Коль скоро при Михаиле Александровиче оказался юрист, министры тоже решили позвать правоведа. Их выбор остановился на Владимире Набокове, которому вечером того же дня предстояло стать управляющим делами Временного правительства. Михаил не возражал, тем более что сестра Набокова была дружна с Натальей Брасовой. Князь Львов сел за телефон. Он искал Набокова в Генштабе, дома, но безуспешно. Наконец жена разыскала его в доме его начальника генерала Манякина и передала просьбу Львова прибыть на Миллионную.

Владимир Набоков — сын министра юстиции при Александре II и отец будущего великого писателя — вырос в придворной среде, был образцом человека света и считался красивым удачником и баловнем судьбы. «По Таврическому дворцу он скользил танцующей походкой, как прежде по бальным залам, где не раз искусно дирижировал котильоном, — вспоминала Тыркова-Вильямс. — Но все эти мелькающие подробности своей блестящей жизни он рано перерос… Он стал выдающимся правоведом, профессором, одним из виднейших деятелей освободительного движения… Говорил он свободно и уверенно, как и выглядел. Человек очень умный, он умел смягчать свое умственное превосходство улыбкой, то приветливой, а то и насмешливой»[2426]. Этому человеку — видному кадету — предстояло написать документ, поставивший точку в истории российской монархии.

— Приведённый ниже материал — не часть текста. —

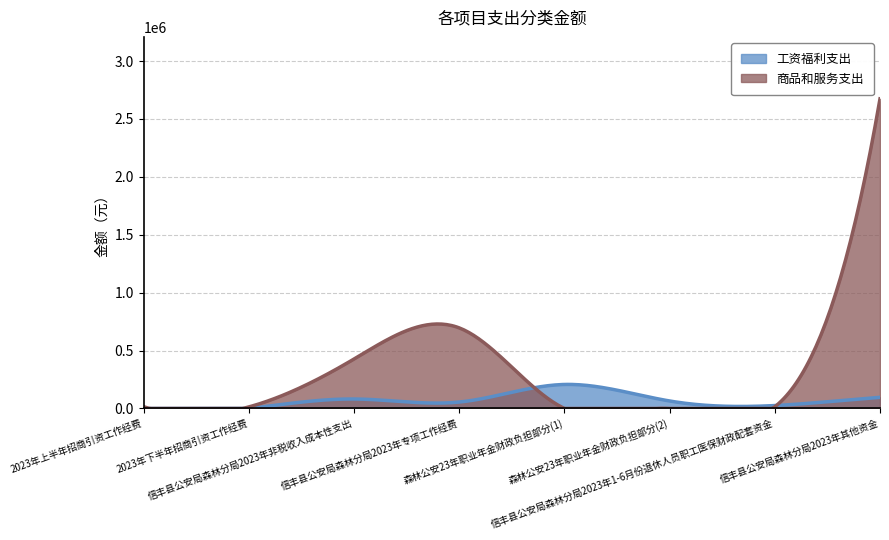

Reading left to right, transcribe all the data shown in this chart.

工资福利支出: 2023年上半年招商引资工作经费=0.0	2023年下半年招商引资工作经费=0.0	信丰县公安局森林分局2023年非税收入成本性支出=81993.4	信丰县公安局森林分局2023年专项工作经费=55775.7	森林公安23年职业年金财政负担部分(1)=207495.8	森林公安23年职业年金财政负担部分(2)=64723.9	信丰县公安局森林分局2023年1-6月份退休人员职工医保财政配套资金=25444.3	信丰县公安局森林分局2023年其他资金=96405.6
商品和服务支出: 2023年上半年招商引资工作经费=15000.0	2023年下半年招商引资工作经费=13776.6	信丰县公安局森林分局2023年非税收入成本性支出=427715.6	信丰县公安局森林分局2023年专项工作经费=695664.3	森林公安23年职业年金财政负担部分(1)=0.0	森林公安23年职业年金财政负担部分(2)=0.0	信丰县公安局森林分局2023年1-6月份退休人员职工医保财政配套资金=14673.6	信丰县公安局森林分局2023年其他资金=2674204.1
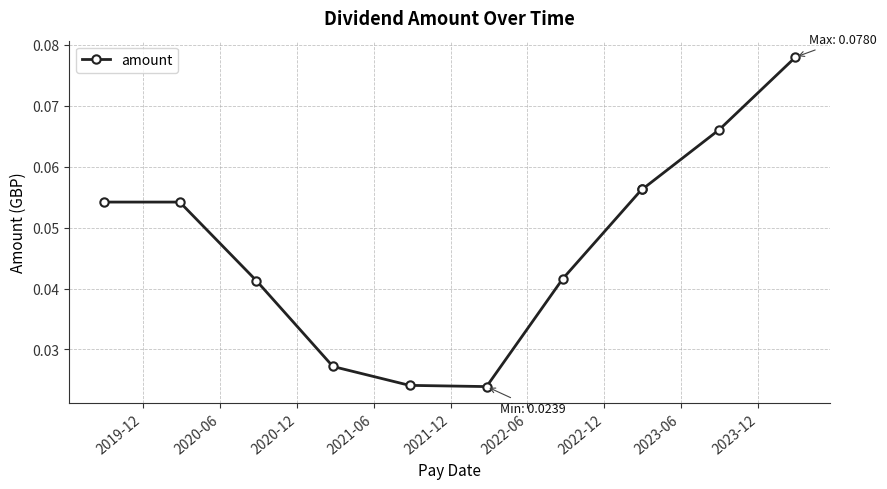

Count the values in the range 0 to 1.

11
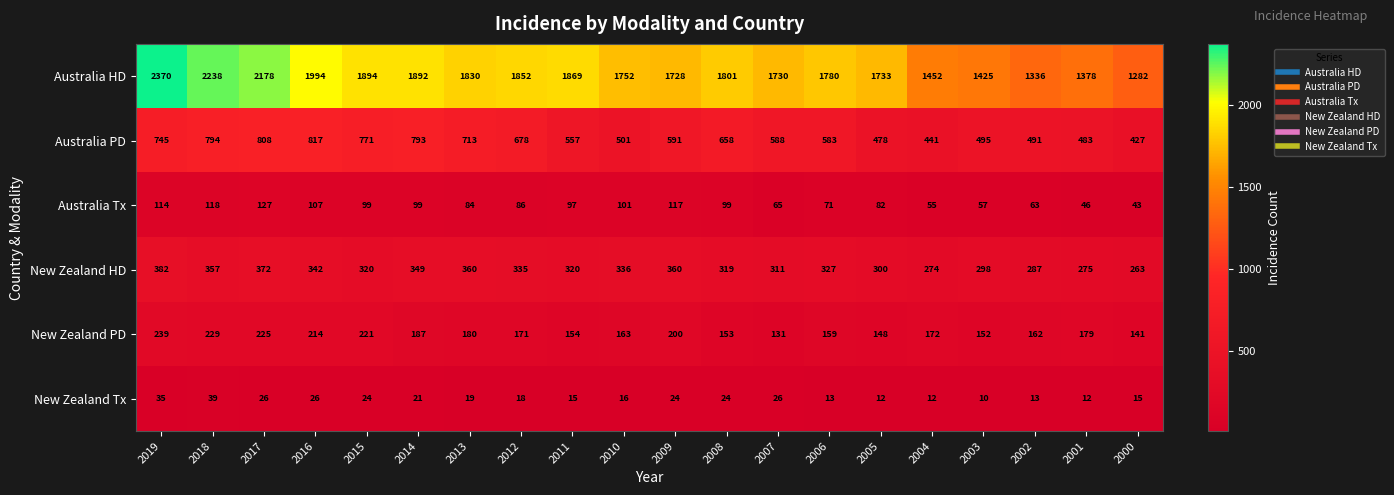

At 2008, list the series in order from smallest to largest.

New Zealand Tx, Australia Tx, New Zealand PD, New Zealand HD, Australia PD, Australia HD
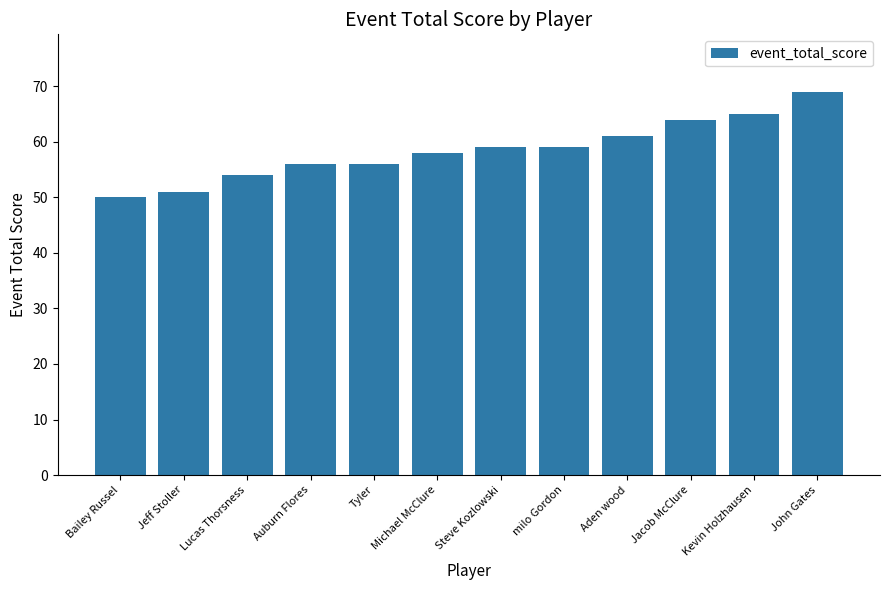

What is the minimum value shown in the chart?

50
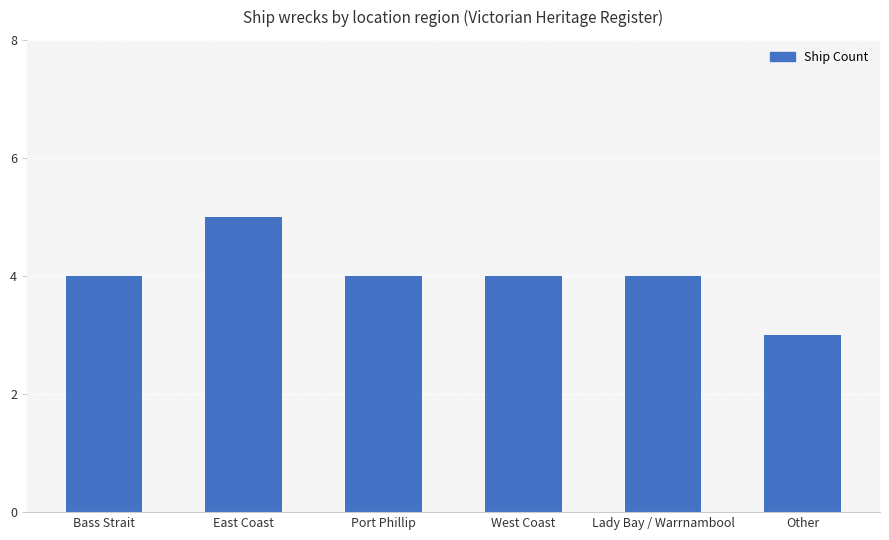

What position from the left is Other?

6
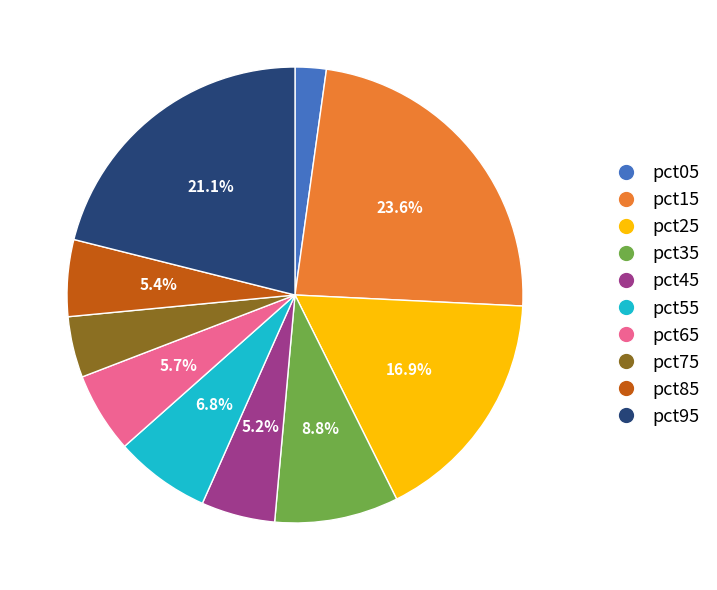

What percentage is NOT represented by pct35?

91.2%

После звонка супруги Набоков поспешил по указанному адресу, «разумеется, пешком, так как ни извозчиков, ни трамвая не было. Невский представлял необычайную картину: ни одного экипажа, ни одного автомобиля, отсутствие полиции и толпы народа, занимающие всю ширину улицы… Я пришел на Миллионную, должно быть, уже в третьем часу». Караул проводил Набокова в квартиру, где Львов рассказал ему об отречении Михаила Александровича и тут же стал просить уговорить соратника по партии Милюкова не выходить из состава правительства. Набоков не сразу сообразил, для чего его позвали. Когда Львов объяснил, тот понял, что даже его правовых познаний может оказаться недостаточно и что без Основных законов действительно не обойтись. Набоков «тотчас же остановился на мысли попросить содействия такого тонкого и осторожного специалиста по государственному праву, как барон Б. Э. Нольде. С согласия кн. Львова я позвонил к нему, он оказался поблизости, в министерстве иностранных дел, и пришел через четверть часа»[2427]. С собой барон захватил первый том Основных законов.

К Набокову и Нольде присоединился Шульгин, и они уединились в соседней комнате. «Это была детская, — вспоминал Шульгин. — Стояли кроватки, игрушки и маленькие парты… На этих школьных партах и писалось…»[2428]. Текст отречения, по словам Набокова, «и был составлен нами втроем, с сильным видоизменением некрасовского текста»[2429]. Шульгин добавлял, что в комнату то приходили, то уходили Некрасов и Керенский, торопя с завершением работы.

Юридический казус, который предстояло разрешить выдающимся юристам, исчерпывающе описал Набоков. В прошлой главе мы уже приводили его аргументы в пользу незаконности отречения Николая II, которое, по убеждению Набокова, никакого юридического титула для Михаила Александровича не создавало, поскольку Николай не мог отрекаться ни за себя, ни за наследника. Случай с отречением Михаила был не менее сложный: «Для того, чтобы найти правильную форму для акта об отречении, надо предварительно решить ряд преюдициальных вопросов. Из них первым являлся вопрос, связанный с внешней формой акта. Надо ли было считать, что в момент его подписания Михаил Александрович был уже императором и что акт является таким же актом отречения, как и документ, подписанный Николаем II. Но, во-первых, в случае решения вопроса в положительном смысле отречение Михаила могло вызвать такие же сомнения относительно прав других членов императорской фамилии, какие, в сущности, вытекали и из отречения Николая II. С другой стороны, это санкционировало бы неверное предположение Николая II, будто он вправе сделать Михаила императором. Таким образом, мы пришли к выводу, что создавшееся положение должно быть трактуемо так: Михаил отказывается от принятия верховной власти. К этому собственно должно было свестись юридически ценное содержание акта»[2430].